Plagiarism is taking another person’s ideas and presenting them as your own, that is, without acknowledging the original source. You must acknowledge your sources of information including both direct and indirect quotations. A direct quotation must always be in inverted commas or in another style that indicates that it is a direct quotation. Your assignment must not consist of only quotations.
Plagiarism is regarded as a form of theft or cheating. It is a serious offence and will be dealt with seriously, including a fail grade in this subject.
Students should use the Turnitin software to check their assignments for poor referencing and plagiarism. Software such as “turn it in” and others are available.
• Typed preferably and double-spaced
• Title page with student name and number, Subject code and name, topic
• A4 paper
• Sequential page numbering
• No folders
Assignments must be typed (word processor), using one side of the page only and leaving a wide margin. The word limit is 2,000 words.

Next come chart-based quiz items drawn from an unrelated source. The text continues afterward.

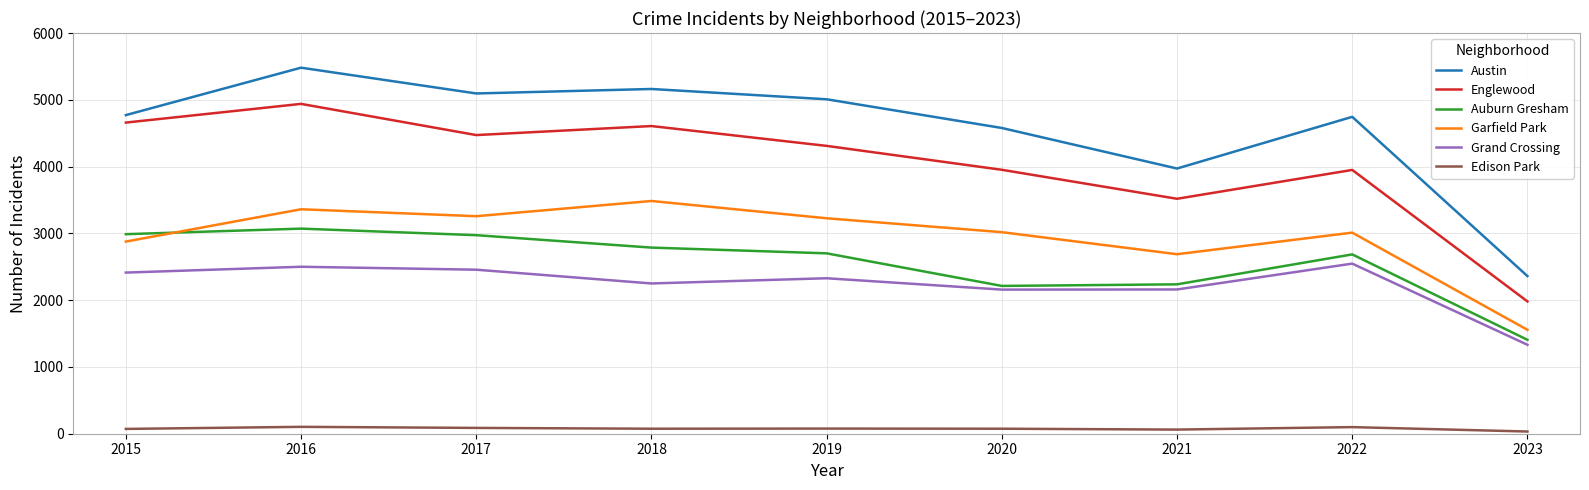

What is the difference between the second highest and second lowest values in the Auburn Gresham series?

775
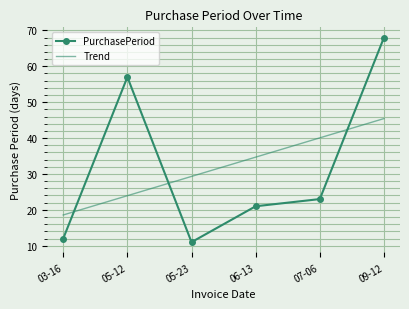

Which category has the lowest value across all series?

05-23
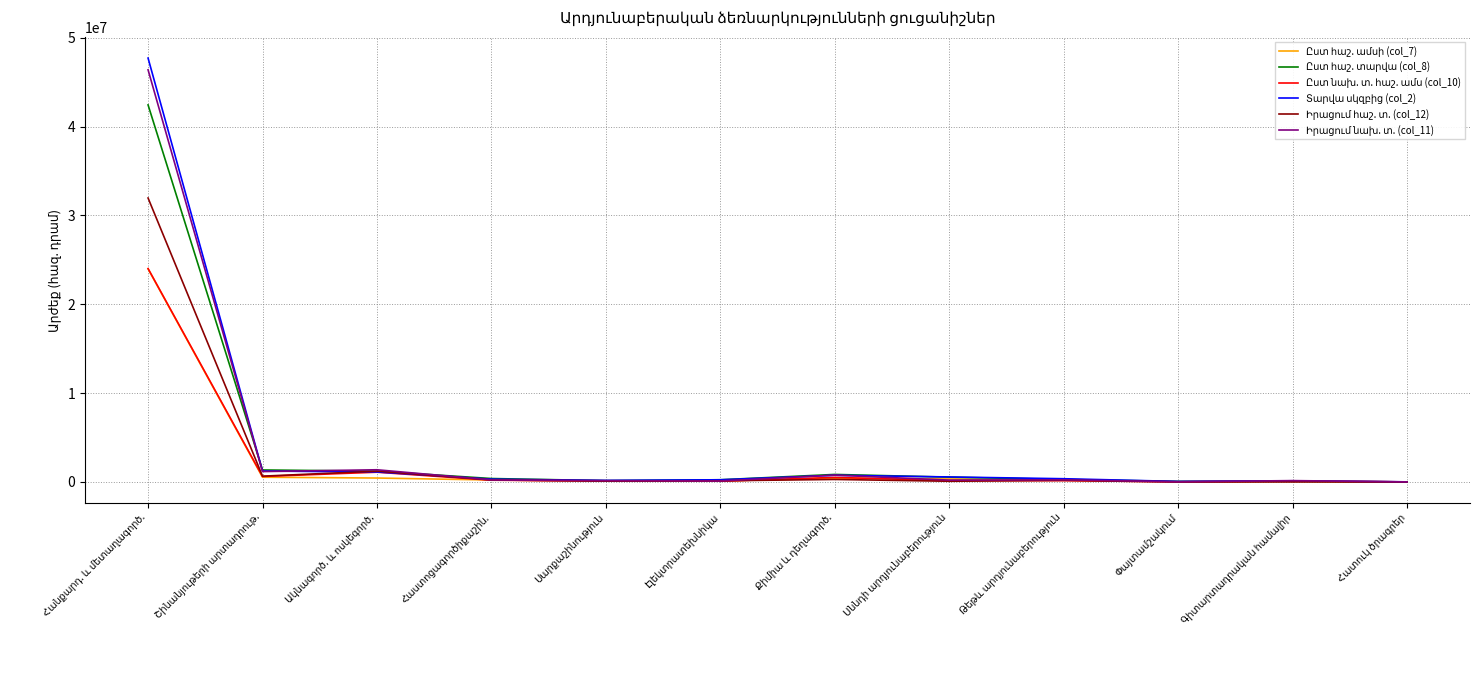

Rank the categories by Ըստ հաշ. ամսի (col_7) value from lowest to highest.

Հատուկ ծրագրեր, Փայտամշակում, Գիտարտադրական համալիր, Էլեկտրատեխնիկա, Սարքաշինություն, Թեթև արդյունաբերություն, Հաստոցագործիքաշին., Սննդի արդյունաբերություն, Քիմիա և դեղագործ., Ակնագործ. և ոսկեգործ., Շինանյութերի արտադրութ., Հանքարդ. և մետաղագործ.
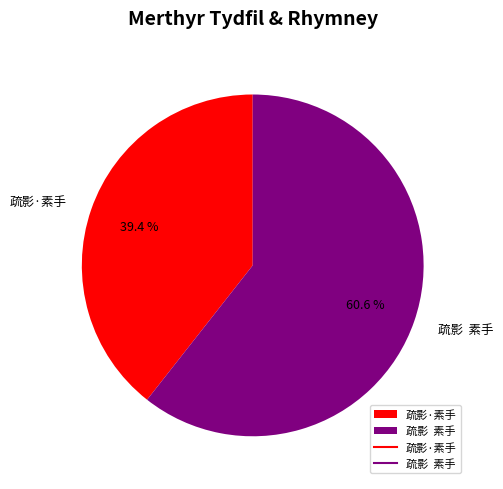

What is the ratio of the value at 疏影 素手 to the value at 疏影·素手?

1.5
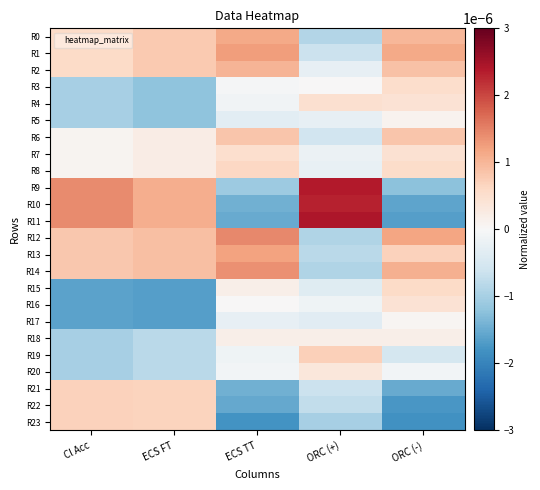

Which series has the widest spread of values?

R11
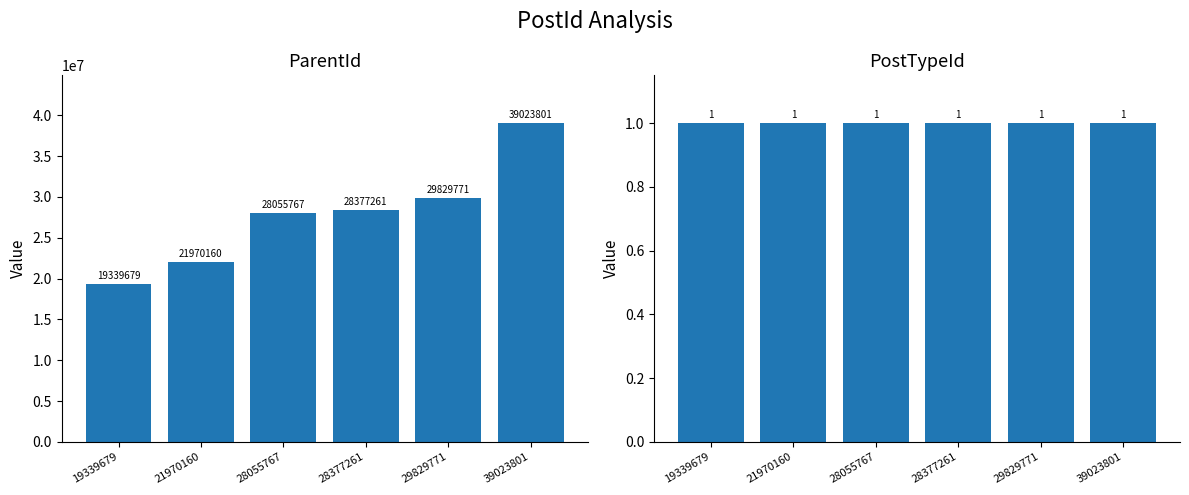

Between 21970160 and 28377261, which series saw the biggest shift?

ParentId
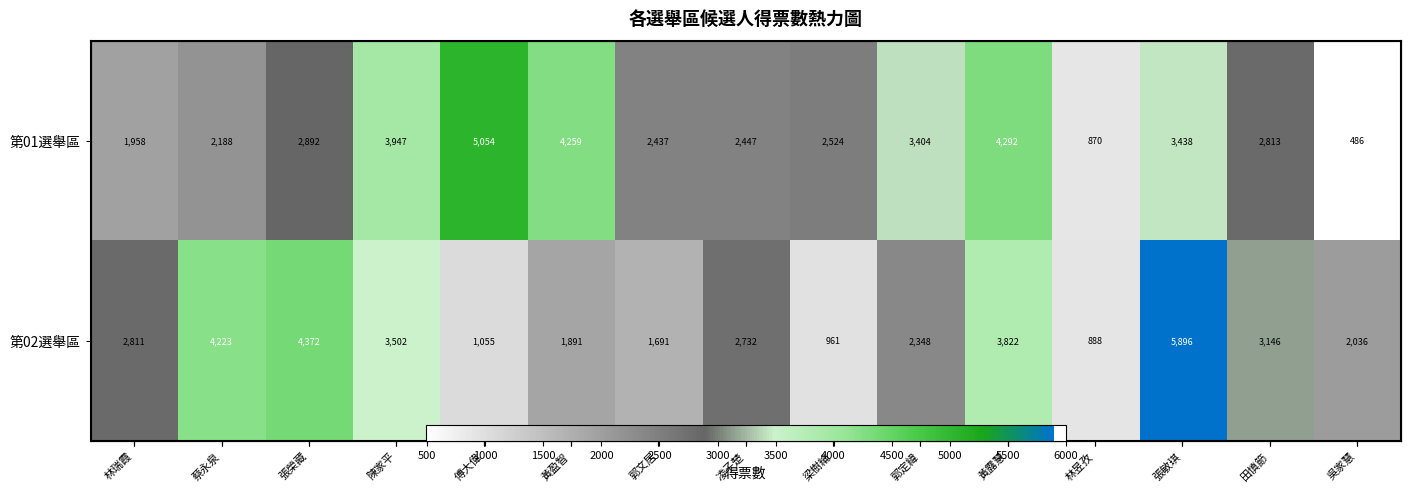

What is the difference between the 第01選舉區 values at 陳家平 and 黃盈智?

312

Students who believe that they have a genuine case for extension of time must lodge a formal written application for such an extension, stating relevant grounds and attaching supporting documentation. Such application must be made at least seven (7) days before the due date for submission. Should the extension be granted then a new deadline will be set.
Late submissions of the assignment will incur a penalty mark of one (1) mark per day. Marks may be deducted in respect of essays which are excessive in length.
The assignment will have a value of 30% for final assessment.